Couple discussing fertility options with a specialist
Couple discussing fertility options with a specialist

The male factor in infertility is no longer a footnote – it is at the centre of IVF success.

Pregnancy marks a profound chapter in a woman’s life, and modern medicine offers several routes to achieve that milestone. For couples who encounter obstacles in natural conception, in‑vitro fertilisation (IVF) provides a scientifically backed pathway toward parenthood. IVF describes the process in which an egg and sperm unite outside the body in a controlled laboratory setting. After fertilisation, the resulting embryo is carefully placed within the uterine cavity, creating the conditions needed for a successful pregnancy. This technique is typically recommended when the couple faces challenges such as blocked fallopian tubes, diminished ovarian reserve, or other medically defined causes that impede natural conception.

Despite the advanced technology that underpins IVF, the journey does not guarantee a positive outcome for every cycle. When an IVF attempt does not culminate in a pregnancy, the instinctive response often involves scrutinising the female partner’s reproductive health—evaluating egg quality, uterine receptivity, hormonal balance, or chronological age. Emerging scientific literature, however, reveals that male fertility concerns contribute to roughly 49 % of all infertility cases. Yet, the assessment of the male partner frequently remains secondary, even though the procedure relies upon the genetic material supplied by the male.

To illuminate the male‑related considerations that influence IVF results, an interview was conducted with Dr Pallavi Prasad, Fertility Specialist at Nova IVF Fertility, Basveshawaranagar, Bengaluru. Dr Pallavi Prasad shared expertise on the hidden variables that merit attention before and during an IVF cycle.

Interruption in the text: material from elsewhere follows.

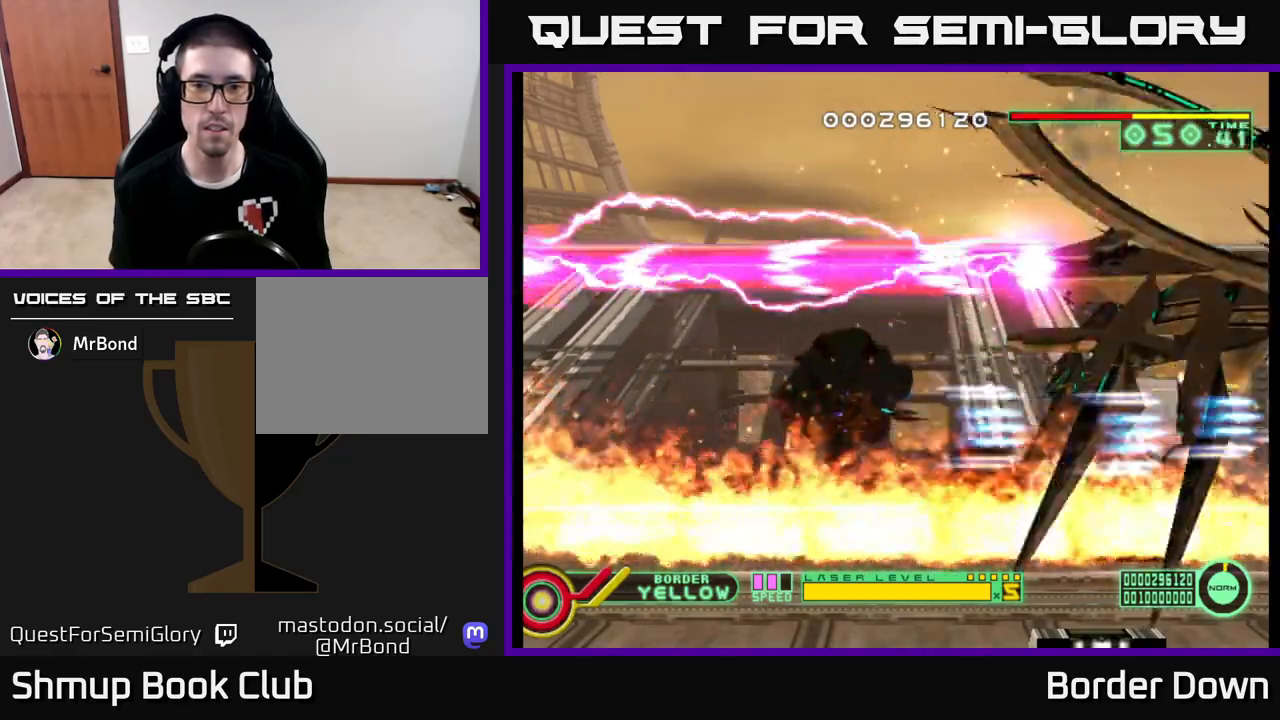
{"buttons": ["A"], "left_stick": "center", "right_stick": "center", "events": [[150, "DPAD_UP", "down"], [317, "DPAD_UP", "up"], [333, "DPAD_RIGHT", "down"], [467, "DPAD_RIGHT", "up"]]}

Why “Normal” Semen Reports Can Be Misleading

Conventional semen analysis measures three primary parameters: sperm concentration (count), progressive motility (how well sperm travel), and morphology (shape and structure). When these figures fall within the established reference intervals, the male partner is commonly classified as having a “normal” semen profile. While these metrics provide a snapshot of basic sperm health, they do not capture the full spectrum of functional competence required for successful fertilisation and embryo development.

The most under‑examined dimension of sperm quality is the integrity of the genetic material carried within each sperm cell—commonly referred to as sperm DNA integrity. Sperm DNA serves as the blueprint for embryonic development; any fragmentation or damage to this blueprint can compromise the embryo’s ability to progress, often culminating in implantation failure or miscarriage. This phenomenon, known as sperm DNA fragmentation, has gained recognition as a pivotal factor behind recurrent IVF failures and suboptimal implantation rates.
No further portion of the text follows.